• The problem
Print the lines of the entries below from the one with "Swerecos Griptänger är lackerade i olika" through the final line, exactly as they appear. The pictures are not part of the copy.

• Material shown
┄┄┄┄┄┄┄┄┄┄┄┄┄┄┄┄┄┄┄┄

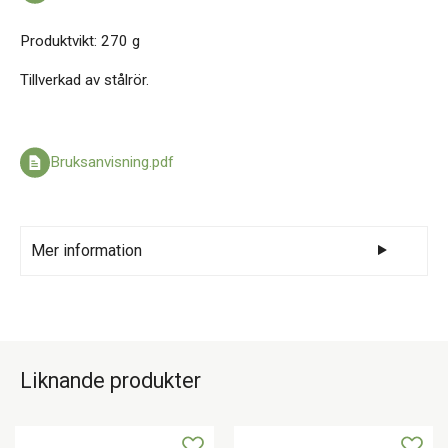
Produktvikt: 270 g
Tillverkad av stålrör.
Bruksanvisning.pdf
Mer information
Swerecos Griptänger är lackerade i olika
färger beroende på längd och har en låg vikt.
De har en lättgående bygel som kräver liten
Liknande produkter
öppningsvinkel på handen för att fingrarna
ska nå runt. Handtaget är bekvämt format
med ett kraftigt glidstopp och har en liten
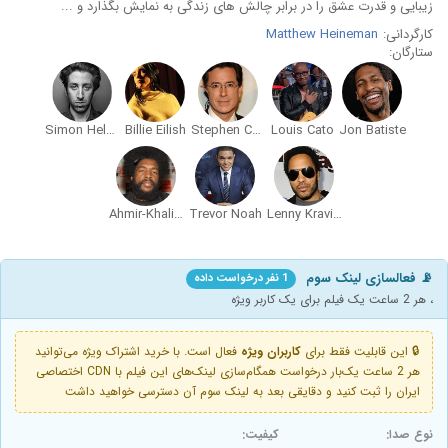
زیبایی و قدرت عشق را در برابر چالش های زندگی به نمایش بگذارد و ...
کارگردانی:
Matthew Heineman
ستارگان:
Simon Helberg
Billie Eilish
Stephen Colbert
Louis Cato
Jon Batiste
Ahmir-Khalib Thompson
Trevor Noah
Lenny Kravitz
📡 فعالسازی لینک سوم
1 نفر درخواست داده
، هر 2 ساعت یک فیلم برای یک کاربر ویژه
🔒 این قابلیت فقط برای
کاربران ویژه
فعال است. با خرید اشتراک ویژه می‌توانید
هر 2 ساعت یک‌بار درخواست همگام‌سازی لینک‌های این فیلم با CDN اختصاصی
ایران را ثبت کنید و دقایقی بعد به لینک سوم آن دسترسی خواهید داشت
نوع صدا:
کیفیت:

┄┄┄┄┄┄┄┄┄┄┄┄┄┄┄┄┄┄┄┄

• Completed task
Swerecos Griptänger är lackerade i olika
färger beroende på längd och har en låg vikt.
De har en lättgående bygel som kräver liten
Liknande produkter
öppningsvinkel på handen för att fingrarna
ska nå runt. Handtaget är bekvämt format
med ett kraftigt glidstopp och har en liten
زیبایی و قدرت عشق را در برابر چالش های زندگی به نمایش بگذارد و ...
کارگردانی:
Matthew Heineman
ستارگان:
Simon Helberg
Billie Eilish
Stephen Colbert
Louis Cato
Jon Batiste
Ahmir-Khalib Thompson
Trevor Noah
Lenny Kravitz
📡 فعالسازی لینک سوم
1 نفر درخواست داده
، هر 2 ساعت یک فیلم برای یک کاربر ویژه
🔒 این قابلیت فقط برای
کاربران ویژه
فعال است. با خرید اشتراک ویژه می‌توانید
هر 2 ساعت یک‌بار درخواست همگام‌سازی لینک‌های این فیلم با CDN اختصاصی
ایران را ثبت کنید و دقایقی بعد به لینک سوم آن دسترسی خواهید داشت
نوع صدا:
کیفیت:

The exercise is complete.